As Lent begins I have made a commitment to myself to write in this blog again as a seasonal discipline. I have noticed lately that I have more to say than I did last semester when I got b(l)ogged down. I'm really back, and I pray that I will keep this discipline.

It is Ash Wednesday, and it has already been a remarkable day. I started with morning prayer at 8:00 this morning. After our usual service, the Dean gave one of three meditations for the morning, helping us to hold this day holy.

At the 11:45 Eucharist I was the precentor, leading the singing. It is always an honor to help lead services in our beautiful Chapel of the Good Shepherd. I had a bobble or two, but overall it went well.

After lunch I went with two other seminarians to Trinity Church, Wall Street. We imposed ashes for an hour and a half to a continuous stream of people. It was a remarkable and moving thing to do.

Imagine: Into the church from the busy intersection of Broadway and Wall Street in downtown Manhattan came a countless stream of people, all looking for something. They came to us at the front of the church, and dipping a finger in the inky-black ashes, we made crosses on their foreheads, saying those powerful and humbling words: "Remember, you are dust, and to dust you shall return."

The line of people was amazing to witness: every color; every age; short, tall; wide and skinny -- all coming to be reminded of their mortality. There were cooks, businessmen, mothers, construction workers, firemen, policemen, tourists, and school kids. Each stepped forward to receive the mark of the cross and to have those words whispered in their ear: "Remember..."

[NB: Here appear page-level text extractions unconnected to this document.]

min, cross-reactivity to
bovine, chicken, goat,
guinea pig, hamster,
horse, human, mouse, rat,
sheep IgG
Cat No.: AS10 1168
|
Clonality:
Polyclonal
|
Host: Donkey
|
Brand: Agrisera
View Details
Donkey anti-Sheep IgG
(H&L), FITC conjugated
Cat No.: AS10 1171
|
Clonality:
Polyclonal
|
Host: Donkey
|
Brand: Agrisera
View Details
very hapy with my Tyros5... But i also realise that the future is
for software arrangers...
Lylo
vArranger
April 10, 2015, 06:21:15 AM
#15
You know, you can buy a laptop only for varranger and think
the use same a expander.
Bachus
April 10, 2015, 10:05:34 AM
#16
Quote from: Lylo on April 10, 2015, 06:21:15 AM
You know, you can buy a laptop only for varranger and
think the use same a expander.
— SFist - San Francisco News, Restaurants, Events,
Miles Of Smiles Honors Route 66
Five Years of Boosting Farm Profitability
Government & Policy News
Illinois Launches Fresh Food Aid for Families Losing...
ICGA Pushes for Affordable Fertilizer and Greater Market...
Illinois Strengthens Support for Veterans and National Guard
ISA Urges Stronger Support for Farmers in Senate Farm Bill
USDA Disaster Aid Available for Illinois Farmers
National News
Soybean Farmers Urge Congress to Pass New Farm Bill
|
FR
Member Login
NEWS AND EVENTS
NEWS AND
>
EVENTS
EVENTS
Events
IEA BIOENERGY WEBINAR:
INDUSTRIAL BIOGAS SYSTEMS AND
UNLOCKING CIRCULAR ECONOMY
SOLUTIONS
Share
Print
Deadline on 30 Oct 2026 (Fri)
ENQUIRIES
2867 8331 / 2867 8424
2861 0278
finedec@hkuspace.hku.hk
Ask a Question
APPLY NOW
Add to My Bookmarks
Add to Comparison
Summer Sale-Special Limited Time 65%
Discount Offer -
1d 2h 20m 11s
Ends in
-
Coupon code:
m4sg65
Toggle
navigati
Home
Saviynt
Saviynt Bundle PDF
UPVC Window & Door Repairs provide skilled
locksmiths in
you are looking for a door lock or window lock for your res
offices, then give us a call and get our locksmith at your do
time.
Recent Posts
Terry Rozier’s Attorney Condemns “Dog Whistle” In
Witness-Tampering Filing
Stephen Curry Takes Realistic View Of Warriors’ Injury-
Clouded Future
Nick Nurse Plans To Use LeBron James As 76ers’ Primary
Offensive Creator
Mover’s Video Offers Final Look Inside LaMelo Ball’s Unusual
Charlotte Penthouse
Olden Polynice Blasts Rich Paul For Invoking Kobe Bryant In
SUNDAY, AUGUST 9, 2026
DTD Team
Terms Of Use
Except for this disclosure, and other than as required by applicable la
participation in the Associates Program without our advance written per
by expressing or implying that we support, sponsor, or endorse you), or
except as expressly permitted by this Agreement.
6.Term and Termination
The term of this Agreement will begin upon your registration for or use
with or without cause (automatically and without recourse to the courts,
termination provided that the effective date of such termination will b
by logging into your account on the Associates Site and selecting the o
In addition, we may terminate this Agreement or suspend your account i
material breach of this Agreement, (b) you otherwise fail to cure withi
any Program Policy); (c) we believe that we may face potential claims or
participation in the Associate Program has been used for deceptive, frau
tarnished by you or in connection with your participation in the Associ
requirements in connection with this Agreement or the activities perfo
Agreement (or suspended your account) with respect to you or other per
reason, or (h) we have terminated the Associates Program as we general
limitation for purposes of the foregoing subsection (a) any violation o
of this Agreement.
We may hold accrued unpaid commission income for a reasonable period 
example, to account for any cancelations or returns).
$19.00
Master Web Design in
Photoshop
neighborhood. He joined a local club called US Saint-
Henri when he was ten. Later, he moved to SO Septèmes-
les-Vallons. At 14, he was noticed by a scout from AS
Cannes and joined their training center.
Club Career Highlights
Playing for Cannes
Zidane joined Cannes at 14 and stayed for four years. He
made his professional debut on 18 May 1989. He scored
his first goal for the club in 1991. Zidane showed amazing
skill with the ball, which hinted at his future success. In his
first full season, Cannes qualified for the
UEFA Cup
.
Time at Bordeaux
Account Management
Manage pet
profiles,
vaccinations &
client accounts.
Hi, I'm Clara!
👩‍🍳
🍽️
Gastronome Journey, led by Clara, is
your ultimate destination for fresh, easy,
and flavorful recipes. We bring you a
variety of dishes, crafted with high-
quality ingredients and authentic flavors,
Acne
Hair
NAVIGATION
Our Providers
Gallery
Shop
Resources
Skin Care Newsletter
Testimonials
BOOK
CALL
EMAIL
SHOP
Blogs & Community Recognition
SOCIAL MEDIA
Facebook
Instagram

What struck me most? First, what an intimate experience it was. As I placed ashes on each forehead, my hand rested lightly on their heads, and I was struck by how vulnerable people were willing to make themselves to me. I worked hard to make eye contact with each person, and to never allow the words to be rote, but to try to express their meaning to each person who stood before me. I had a smile on my face for the entire hour and a half (which FLEW by).

I also found myself a bit dumbstruck by the first person who said to me, "Thank you, Father." Of course there were many Roman Catholics in the crowd, and this was a natural thing for them to say. But for me it was profound. Even though I have not yet been given that title, I got a glimpse of what it might feel like - both the honor and the awesome responsibility. All I can say is "Wow!"

Finally, what a privilege it was to undertake this task in that church. I could not forget that only a little more than five years ago this holy site was covered in ash -- 9/11 brought to this place a literal reminder of the profound words of this day. But still the church stands - as does God's promise to us of everlasting life beyond our death. And so in years to come, as I recall my standing before that grand altar and being a reminder of God's action in all our lives, I think I will remember it as one of the first and most important experiences of my priesthood. Thanks be to God!